_What is being asked_.
Pick up the passage on measuring distance between models in global fits and continue it past its final sentence.

_Selected passage_.
────────────────
Global fits are interested in finding the model k that minimizes the \(\chi ^2\), resulting in the set of parameters that best describes the combination of observables \(O_i\). We will denote this point by BF with associated predictions \(X_{BFi}\).

A simple way of “clustering” the parameter space is to bin the model points according to the value of \(\Delta \chi ^2_k=\chi ^2_k-\chi ^2_{BF}\). This is typically how the results of global fits are reported in parameter space, by drawing contour lines for fixed levels of \(\Delta \chi ^2\) corresponding to confidence intervals.

2.2 Measuring distance between models

Before we can cluster models, we need to define how to measure the similarity (or rather dissimilarity) of two models. This dissimilarity is usually measured as a distance in a coordinate representation of the data points. To characterize points based on their predictions, we work with observable space information, i.e., the \(X_{ki}\).

One possible distance metric could be defined analogous to the \(\chi ^2\) function:

$$\begin{aligned} d_{\chi ^2}\left( X_k, X_l\right) = \sum _{i,j} \left[ X_{ki} - X_{li}\right] \left( \Sigma ^{exp} + \Sigma ^{th}\right) ^{-1}_{ij} \left[ X_{kj} - X_{lj}\right] , \end{aligned}$$

(3)

or its square root, the Mahalanobis distance

$$\begin{aligned} d_M\left( X_k, X_l\right) = \sqrt{d_{\chi ^2}\left( X_k, X_l\right) }. \end{aligned}$$

(4)

This definition is similar, but not identical, to what was used in [3], because in our definition the covariance matrix does not depend on the model parameters, and the distance can thus be computed from a set of coordinates.

However, Eq. 3 is by no means the only distance function that can be used. Here we will be interested mostly in functions that can be implemented from a coordinate representation of the information allowing easy comparison of different types of distance measures. A set of distance functions can be obtained from the general notion of a Minkowski distance based on the p-norm,

$$\begin{aligned} d_p(x, y) = \left( \sum _{i=1}^n |x_i - y_i|^p\right) ^{1/p}. \end{aligned}$$

(5)
────────────────
_Data records_.
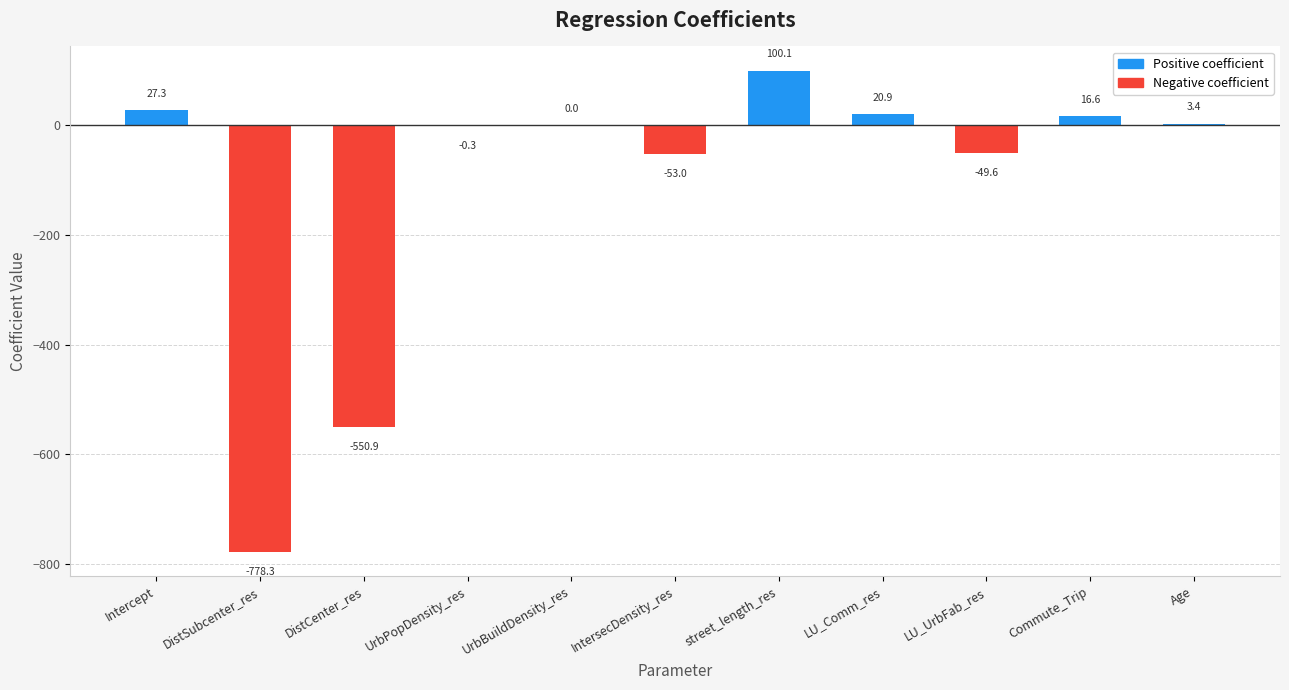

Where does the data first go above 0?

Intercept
────────────────
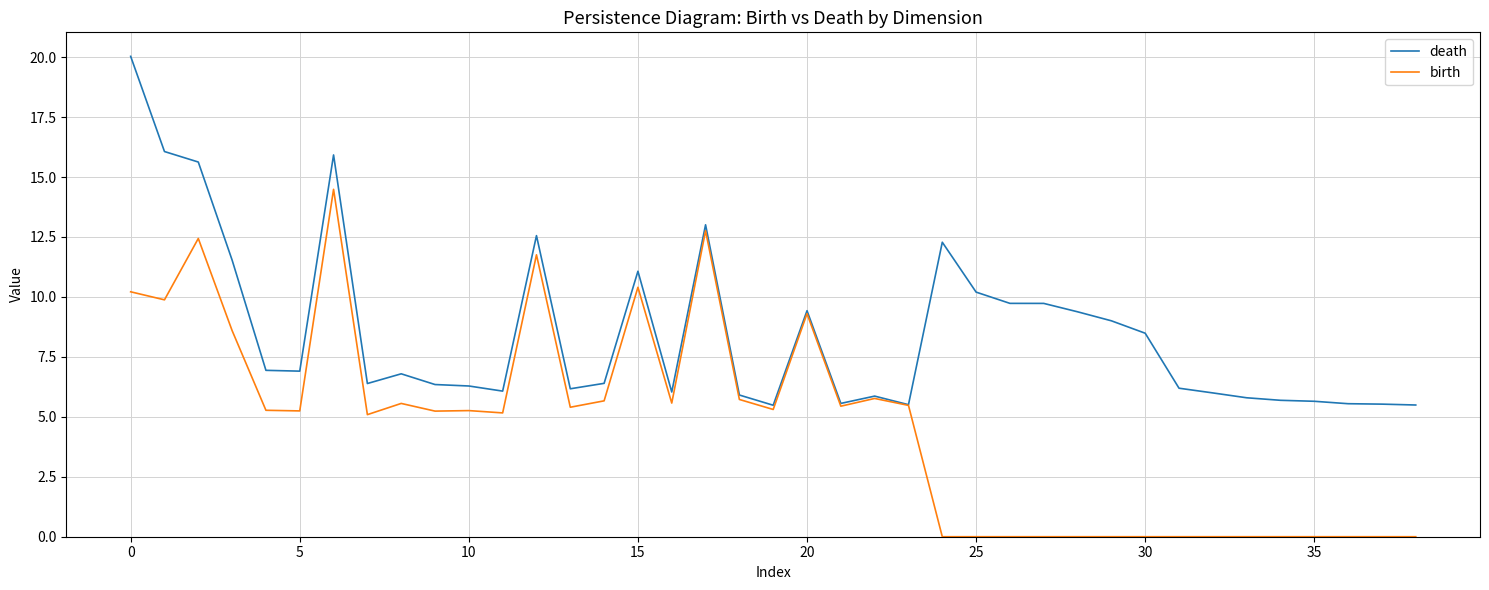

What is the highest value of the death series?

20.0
────────────────
_Response box_.
where \(p=2\) corresponds to the standard Euclidean norm, \(p=1\) is the Manhattan distance, and \(p\rightarrow \infty \) gives the infinity norm distance (also known as maximum or Chebyshev distance).

These different distance measures emphasize different aspects when assessing similarity, and that is why it is useful to be able to compare them. A larger p generally implies higher sensitivity to outlying variables, with \(p\rightarrow \infty \) representing the most extreme case, when the distance measure reflects only the largest difference across the n-dimensional space. The maximum distance would thus be used to emphasize dominant observables and the Manhattan distance would be preferred if we aim to reduce sensitivity to such points. Alternatively, we may wish to average the effects of all observables by using the Euclidean norm. In high-dimensional spaces, fractional distance metrics may be preferred [5].

To use the different distance measures, we define a coordinate representation that can capture the information used in the definition of \(d_{\chi ^2}(X_k, X_l)\). When neglecting covariance, we define coordinates as

$$\begin{aligned} Y_{ki} = \frac{X_{ki} - R_i}{\sigma _i}, \end{aligned}$$

(6)

with \(R_i\) any fixed reference point (e.g., the origin, \(R_i=0\), the experimental value \(R_i=E_i\) or predictions for special points in parameter space, such as the SM), and \(\sigma _i = \sqrt{(\sigma _i^{exp})^2 + (\sigma _i^{th})^2}\) the combined uncertainty. For this simple scenario, the \(\chi ^2\) distance is reproduced for \(p=2\), i.e., using the Euclidean distance together with the coordinate representation of Eq. 6.

In general, correlation between observables can be large and should not be neglected. Following [4], we can define a coordinate system in observable space that is aware of these correlations. Here we introduce the coordinates

$$\begin{aligned} Y_{ki} = \sum _j \frac{1}{\sqrt{\left( \Sigma ^{-1}\right) _{ii}}} \left( \Sigma ^{-1}\right) _{ij} \left( X_{kj} - R_j\right) , \end{aligned}$$

(7)

to facilitate numerical calculations, and we will refer to Eqs. 6 and 7 as pulls and pulls with correlations, respectively. Alternatively we could define the distance working with the square root of the inverse variance–covariance matrix directly to reproduce the Mahalanobis distance (see discussion in [4]).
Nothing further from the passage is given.